§ **Work to be completed**: Write out the text of the lines below character for character, leaving out the pictures.

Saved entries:
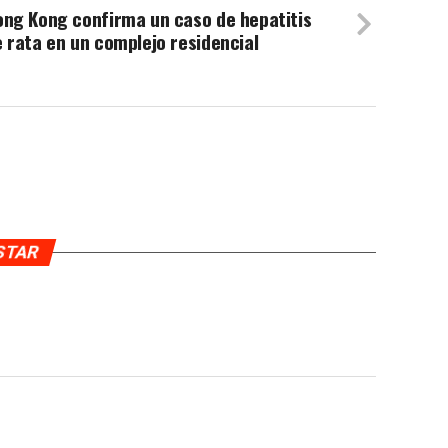
ong Kong confirma un caso de hepatitis
 rata en un complejo residencial
USTAR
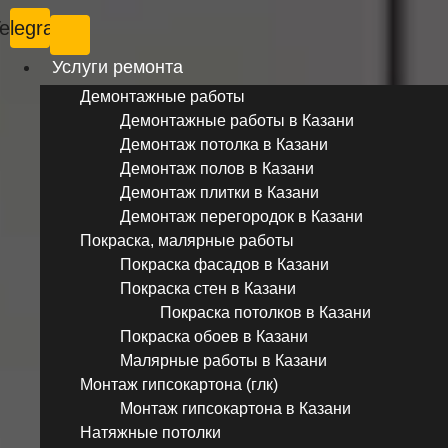
elegram
Услуги ремонта
Демонтажные работы
Демонтажные работы в Казани
Демонтаж потолка в Казани
Демонтаж полов в Казани
Демонтаж плитки в Казани
Демонтаж перегородок в Казани
Покраска, малярные работы
Покраска фасадов в Казани
Покраска стен в Казани
Покраска потолков в Казани
Покраска обоев в Казани
Малярные работы в Казани
Монтаж гипсокартона (глк)
Монтаж гипсокартона в Казани
Натяжные потолки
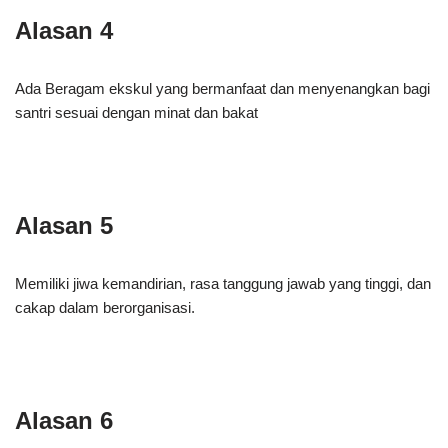
Alasan 4
Ada Beragam ekskul yang bermanfaat dan menyenangkan bagi
santri sesuai dengan minat dan bakat
Alasan 5
Memiliki jiwa kemandirian, rasa tanggung jawab yang tinggi, dan
cakap dalam berorganisasi.
Alasan 6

§ **Reply to the exercise**:
ong Kong confirma un caso de hepatitis
 rata en un complejo residencial
USTAR
elegram
Услуги ремонта
Демонтажные работы
Демонтажные работы в Казани
Демонтаж потолка в Казани
Демонтаж полов в Казани
Демонтаж плитки в Казани
Демонтаж перегородок в Казани
Покраска, малярные работы
Покраска фасадов в Казани
Покраска стен в Казани
Покраска потолков в Казани
Покраска обоев в Казани
Малярные работы в Казани
Монтаж гипсокартона (глк)
Монтаж гипсокартона в Казани
Натяжные потолки
Alasan 4
Ada Beragam ekskul yang bermanfaat dan menyenangkan bagi
santri sesuai dengan minat dan bakat
Alasan 5
Memiliki jiwa kemandirian, rasa tanggung jawab yang tinggi, dan
cakap dalam berorganisasi.
Alasan 6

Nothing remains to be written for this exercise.